Stockholm (HedgeNordic) – Despite delivering an annualized return of 15.4 percent since 2008, the Oslo-based team running Taiga Fund has always emphasized the importance of downside protection rather than embracing a “maximum return at all costs” approach. The coronavirus-induced market volatility in March put Taiga Fund’s small-cap-oriented long-biased strategy to its toughest test yet.
“We do not expect Taiga Fund to be immune to sharp equity market drawdowns,” the team at Taiga Fund wrote in a letter to investors after the first quarter. “Despite this, the fund has previously proven relatively resilient due to solid valuation support in the long book, some short exposure and no leverage,” the team led by Ola Wessel-Aas (pictured) and Andreas Petterøe added. The team’s stock selection process for the long book involves looking for companies with strong balance sheets, sustainable business models that suit their respective industries’ cyclicality and sustainable value propositions to their customers. For that reason, the portfolio of longs has “proven to be more resilient to market downturns due to relatively low valuations, strong financials and sound business models.”
“We do not expect Taiga Fund to be immune to sharp equity market drawdowns. Despite this, the fund has previously proven relatively resilient due to solid valuation support in the long book, some short exposure and no leverage.”
“However, as the corona crisis unfolded in March the resilience we traditionally see in our longs evaporated.” Taiga Fund, which maintains a long-biased and concentrated portfolio mainly consisting of small-cap companies in the Nordics, was down 16.3 percent in March to end the first quarter of 2020 in negative territory at minus 19 percent. The fund’s portfolio suffered from liquidity constraints in financial markets and some cyclical exposure in small-cap capital goods companies.

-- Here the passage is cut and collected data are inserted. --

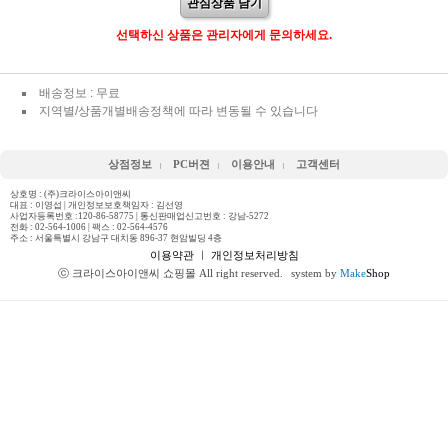
관심상품 담기
선택하신 상품은 관리자에게 문의하세요.
배송정보 : 무료
지역별/상품개별배송정책에 따라 변동될 수 있습니다
상점정보
PC버젼
이용안내
고객센터
상호명 : (주)크라이스아이앤씨
대표 : 이영섭 | 개인정보보호책임자 : 김선영
사업자등록번호 :120-86-58775 | 통신판매업신고번호 : 강남-5272
전화 :
02-564-1006
| 팩스 : 02-564-4576
주소 : 서울특별시 강남구 대치동 896-37 현암빌딩 4층
이용약관
ㅣ
개인정보처리방침
ⓒ 크라이스아이앤씨 쇼핑몰 All right reserved.
system by
Make
Shop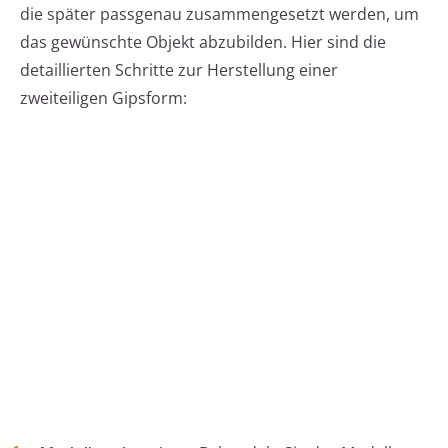
die später passgenau zusammengesetzt werden, um
das gewünschte Objekt abzubilden. Hier sind die
detaillierten Schritte zur Herstellung einer
zweiteiligen Gipsform: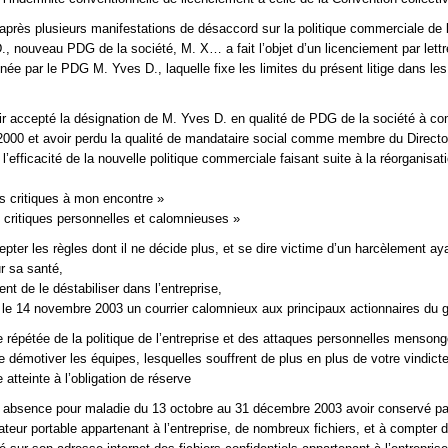
après plusieurs manifestations de désaccord sur la politique commerciale de l
, nouveau PDG de la société, M. X… a fait l’objet d’un licenciement par lettr
gnée par le PDG M. Yves D., laquelle fixe les limites du présent litige dans le
ir accepté la désignation de M. Yves D. en qualité de PDG de la société à co
000 et avoir perdu la qualité de mandataire social comme membre du Directo
l’efficacité de la nouvelle politique commerciale faisant suite à la réorganisat
s critiques à mon encontre »
 critiques personnelles et calomnieuses »
epter les règles dont il ne décide plus, et se dire victime d’un harcèlement ay
r sa santé,
nt de le déstabiliser dans l’entreprise,
 le 14 novembre 2003 un courrier calomnieux aux principaux actionnaires du 
e répétée de la politique de l’entreprise et des attaques personnelles menson
 démotiver les équipes, lesquelles souffrent de plus en plus de votre vindicte
 atteinte à l’obligation de réserve
n absence pour maladie du 13 octobre au 31 décembre 2003 avoir conservé pa
nateur portable appartenant à l’entreprise, de nombreux fichiers, et à compter 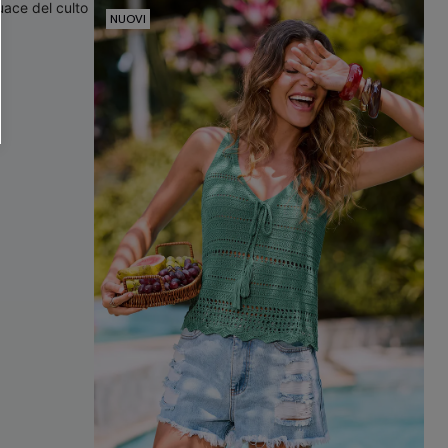
O SCONT
NUOVI
ere e-mail di marketing (compresi contenuti
ti i nostri
Termini e condizioni
. Potremmo
 di tracciamento come i pixel presenti nelle
rte, valutare il livello di coinvolgimento,
dotti che potrebbero interessarti, il tutto
y
. Puoi annullare l'iscrizione in qualsiasi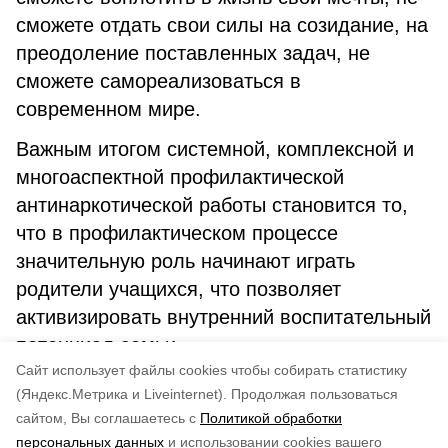
сможете отдать свои силы на созидание, на
преодоление поставленных задач, не
сможете самореализоваться в
современном мире.
Важным итогом системной, комплексной и
многоаспектной профилактической
антинаркотической работы становится то,
что в профилактическом процессе
значительную роль начинают играть
родители учащихся, что позволяет
активизировать внутренний воспитательный
потенциал семьи.
Cайт использует файлы cookies чтобы собирать статистику
А. Шевцова.
(Яндекс.Метрика и Liveinternet).
Продолжая пользоваться
сайтом, Вы соглашаетесь с
Политикой обработки
Понравилась статья?
персональных данных
и использовании cookies вашего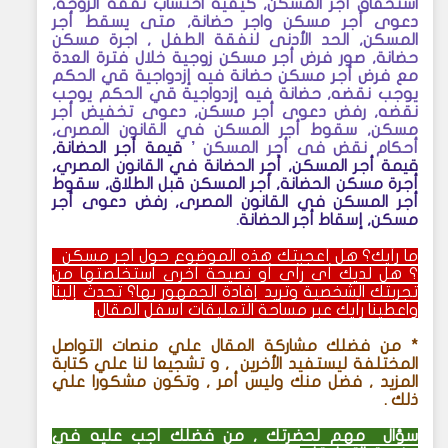
استحقاق أجر المسكن, كيفية احتساب نفقة الزوجة,
دعوى أجر مسكن واجر حضانة, متى يسقط أجر
المسكن, الحد الأدنى لنفقة الطفل , اجرة مسكن
حضانة, صور فرض أجر مسكن زوجية خلال فترة العدة
مع فرض أجر مسكن حضانة فيه إزدواجية قي الحكم
يوجب نقضه, حضانة فيه إزدواجية قي الحكم يوجب
نقضه, رفض دعوى أجر مسكن, دعوى تخفيض أجر
مسكن, سقوط أجر المسكن في القانون المصرى,
أحكام نقض فى أجر المسكن ’
قيمة أجر الحضانة,
قيمة أجر المسكن, أجر الحضانة في القانون المصري,
أجرة مسكن الحضانة, أجر المسكن قبل الطلاق, سقوط
أجر المسكن في القانون المصرى, رفض دعوى أجر
مسكن, إسقاط أجر الحضانة
.
ما رأيك؟ هل أعجبتك هذه الموضوع حول
أجر مسكن
؟ هل لديك أي رأي أو نصيحة أخرى استخلصتها من
تجربتك الشخصية وتريد إفادة الجمهور بها؟ تحدث إلينا
واعطينا رأيك عبر مساحة التعليقات أسفل المقال.
* من فضلك
مشاركة المقال علي منصات التواصل
المختلفة ليستفيد الأخرين , و تشجيعا لنا علي كتابة
المزيد , فضل منك وليس أمر , وتكون مشكورا علي
ذلك .
سؤال مهم لحضرتك , من فضلك أجب عليه في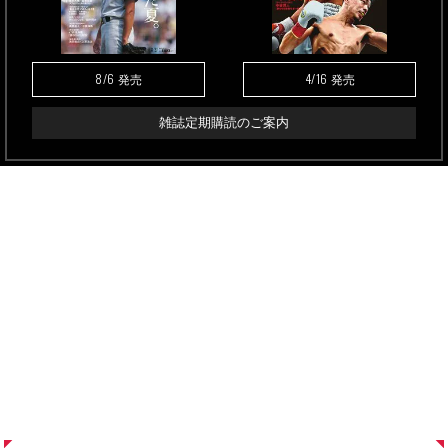
8/6
4/16
発売
発売
雑誌定期購読のご案内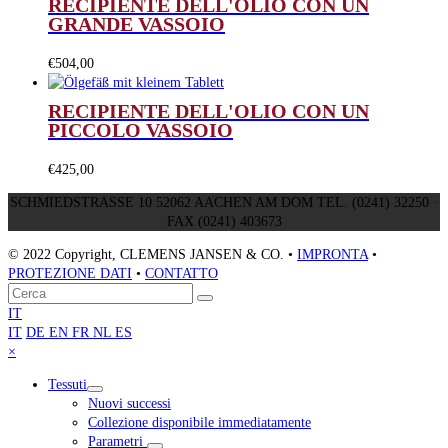
RECIPIENTE DELL'OLIO CON UN
GRANDE VASSOIO
€
504,00
RECIPIENTE DELL'OLIO CON UN
PICCOLO VASSOIO
€
425,00
SCHMIEDSTRASSE 10 52062 AACHEN AM DOM TEL. (0241) 32250 ·
FAX (0241) 403673
© 2022 Copyright, CLEMENS JANSEN & CO. •
IMPRONTA
•
PROTEZIONE DATI
•
CONTATTO
Torna
Cerca
Invia
in
IT
cima
IT
DE
EN
FR
NL
ES
Close
×
mobile
Tessuti
menu
Nuovi successi
Collezione disponibile immediatamente
Parametri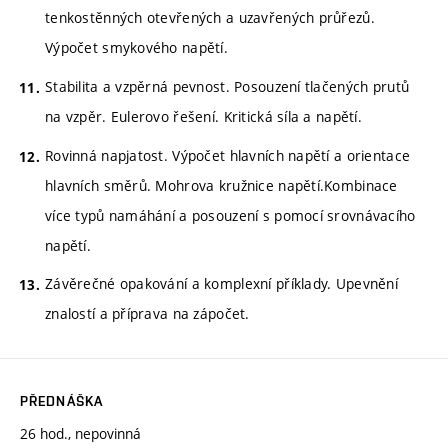
tenkostěnných otevřených a uzavřených průřezů.
Výpočet smykového napětí.
Stabilita a vzpěrná pevnost. Posouzení tlačených prutů
na vzpěr. Eulerovo řešení. Kritická síla a napětí.
Rovinná napjatost. Výpočet hlavních napětí a orientace
hlavních směrů. Mohrova kružnice napětí.Kombinace
více typů namáhání a posouzení s pomocí srovnávacího
napětí.
Závěrečné opakování a komplexní příklady. Upevnění
znalostí a příprava na zápočet.
PŘEDNÁŠKA
26 hod., nepovinná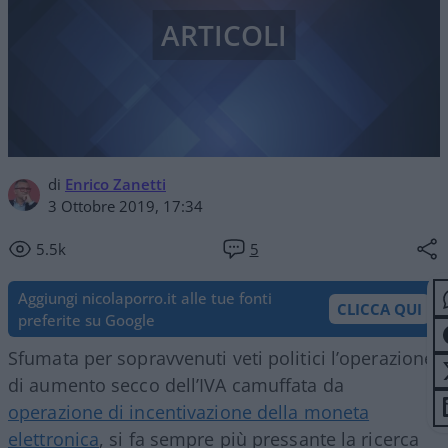
ARTICOLI
di
Enrico Zanetti
3 Ottobre 2019, 17:34
5.5k
5
Aggiungi nicolaporro.it alle tue fonti
CLICCA QUI
preferite su Google
Sfumata per sopravvenuti veti politici l’operazione
di aumento secco dell’IVA camuffata da
operazione di incentivazione della moneta
elettronica
, si fa sempre più pressante la ricerca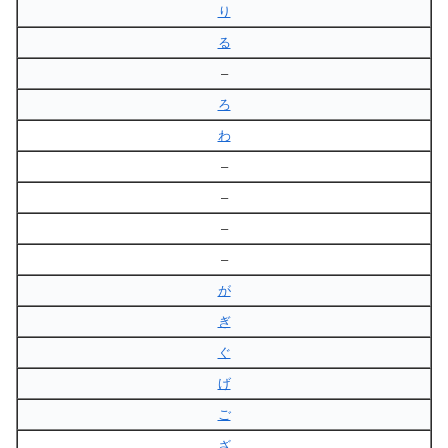
り
る
–
ろ
わ
–
–
–
–
が
ぎ
ぐ
げ
ご
ざ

“However, as the corona crisis unfolded in March the resilience we traditionally see in our longs evaporated.”
Despite suffering its largest drawdown since inception, Taiga Fund recouped more than its losses to end the year with a return of 12.4 percent. Taiga Fund’s portfolio companies “eventually proved their mettle last year,” with the team believing that “the composition of the fund and its underlying fundamentals protect our investors from permanent losses even if the fund is not immune to changes in market sentiment.”
“The composition of the fund and its underlying fundamentals protect our investors from permanent losses even if the fund is not immune to changes in market sentiment.”

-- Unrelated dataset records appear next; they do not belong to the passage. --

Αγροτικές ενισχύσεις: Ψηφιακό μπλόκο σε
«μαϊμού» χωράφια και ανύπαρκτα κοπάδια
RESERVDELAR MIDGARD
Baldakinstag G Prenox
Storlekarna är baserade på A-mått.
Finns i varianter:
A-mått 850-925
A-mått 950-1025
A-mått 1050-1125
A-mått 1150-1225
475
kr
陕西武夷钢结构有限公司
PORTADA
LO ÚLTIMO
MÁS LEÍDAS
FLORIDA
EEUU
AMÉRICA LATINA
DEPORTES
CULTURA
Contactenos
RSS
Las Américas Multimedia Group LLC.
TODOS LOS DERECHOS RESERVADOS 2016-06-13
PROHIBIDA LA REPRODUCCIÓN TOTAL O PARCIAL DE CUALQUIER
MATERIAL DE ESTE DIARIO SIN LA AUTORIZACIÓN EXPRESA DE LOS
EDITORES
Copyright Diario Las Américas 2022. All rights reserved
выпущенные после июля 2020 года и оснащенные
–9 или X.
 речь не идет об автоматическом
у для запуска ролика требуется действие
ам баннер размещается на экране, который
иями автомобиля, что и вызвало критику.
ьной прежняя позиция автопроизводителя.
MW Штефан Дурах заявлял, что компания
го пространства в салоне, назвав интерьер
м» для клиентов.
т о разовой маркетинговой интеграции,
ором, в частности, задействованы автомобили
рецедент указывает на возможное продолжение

“Ending the year with a double-digit return and upholding our 15% CAGR since inception, was certainly not what we expected in March when the unprecedented lockdowns and liquidity-driven sell-off in financial markets struck us hard,” the team writes in a recent letter to investors. “The subsequent sharp turnaround in sentiment and record-setting new highs in equity markets in the midst of the greatest economic setback in the global economy in living memory are astounding.”
“Ending the year with a double-digit return and upholding our 15% CAGR since inception, was certainly not what we expected in March when the unprecedented lockdowns and liquidity-driven sell-off in financial markets struck us hard.”
At the same time, they remain confident about their prospects going into the new year, with valuation support in the long book “which remains within our typical range with a 12-month forward price-to-earnings ratio of below 14 and dividend yield close to 5%.” However, the team running Taiga Fund is raising concerns that “markets once again are in bubble territory.”